25. A computer program product according to claim 19, wherein the program code for generating a generalized model of the plasma from the computed plasma characteristics for the plurality of cross-sections comprises program code for averaging the computed plasma characteristics for each of the plurality of cross-sections.

26. A computer program product according to claim 19, further comprising program code for estimating an etching rate for a wafer positioned in the chamber from the generalized model of the plasma.

27. A computer program product according to claim 19, wherein the plasma reactor comprises a dipole ring magnet (DRM) plasma reactor.

28. A method of simulating plasma in a plasma apparatus having a plasma reactor and a plurality of permanent magnets which are asymmetrically arranged and rotate around the plasma reactor at predetermined speed, comprising the steps of:

(a) inputting a plasma reactor shape and process conditions and inputting plasma collision reaction data;

(b) 3-dimensionally computing static magnetic fields induced by the permanent magnets;

(c) computing electron density and temperature by a Monte Carlo method and interpreting the transmission phenomenon of ion and neutral species using the data of the steps (a) and (b) until they are converged; and

(d) obtaining overall plasma characteristics using the converged values.

29. The method of claim 28, wherein the step c) comprises plasma simulation at 2-dimensional cross-sections for cross-sectional magnetic field distribution in a characteristic magnetic field direction.

30. The method of claim 29, wherein the 2-dimensional plasma simulation is performed for a plurality of 2-dimensional cross-sections including an axis, obtains convergence values for the respective cross-sections, and averages them to obtain plasma characteristics.

31. The method of claim 28, wherein the plasma apparatus is a DRM plasma apparatus.

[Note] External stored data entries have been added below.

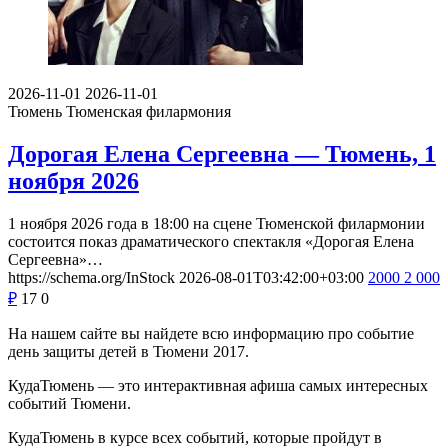
2026-11-01
2026-11-01
Тюмень
Тюменская филармония
Дорогая Елена Сергеевна — Тюмень, 1
ноября 2026
1 ноября 2026 года в 18:00 на сцене Тюменской филармонии
состоится показ драматического спектакля «Дорогая Елена
Сергеевна»…
https://schema.org/InStock
2026-08-01T03:42:00+03:00
2000
2 000
₽
17
0
На нашем сайте вы найдете всю информацию про событие
день защиты детей в Тюмени 2017.
КудаТюмень — это интерактивная афиша самых интересных
событий Тюмени.
КудаТюмень в курсе всех событий, которые пройдут в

32. Computer readable recording media for recording a simulation method of plasma processing by a plasma apparatus having a plasm reactor and a plurality of permanent magnets which are asymmetrically arranged and rotate around the plasma reactor at a predetermined speed, comprising:

(a) a program module for inputting the plasma reactor shape and process conditions;

(b) a program module for inputting plasma collision reaction data;

(c) a program module for 3-dimensionally computing static magnetic fields induced by the permanent magnets; and

(d) a program module for calculating electron density and temperature by a Monte Carlo method and interpreting the transmission phenomenon of ion and neutral species until they are converged.

33. The computer readable recording media of claim 32, wherein the program module (d) comprises plasma simulation at 2-dimensional cross-sections for cross-sectional magnetic field distribution in a characteristic magnetic field direction.

34. The computer readable recording media of claim 33, wherein the 2-dimensional plasma simulation is performed for a plurality of 2-dimensional cross-sections including an axis, obtains convergence values for the respective cross-sections, and averages them to obtain plasma characteristics.

35. The computer readable recording media of claim 32, wherein the plasma apparatus is a DRM plasma apparatus.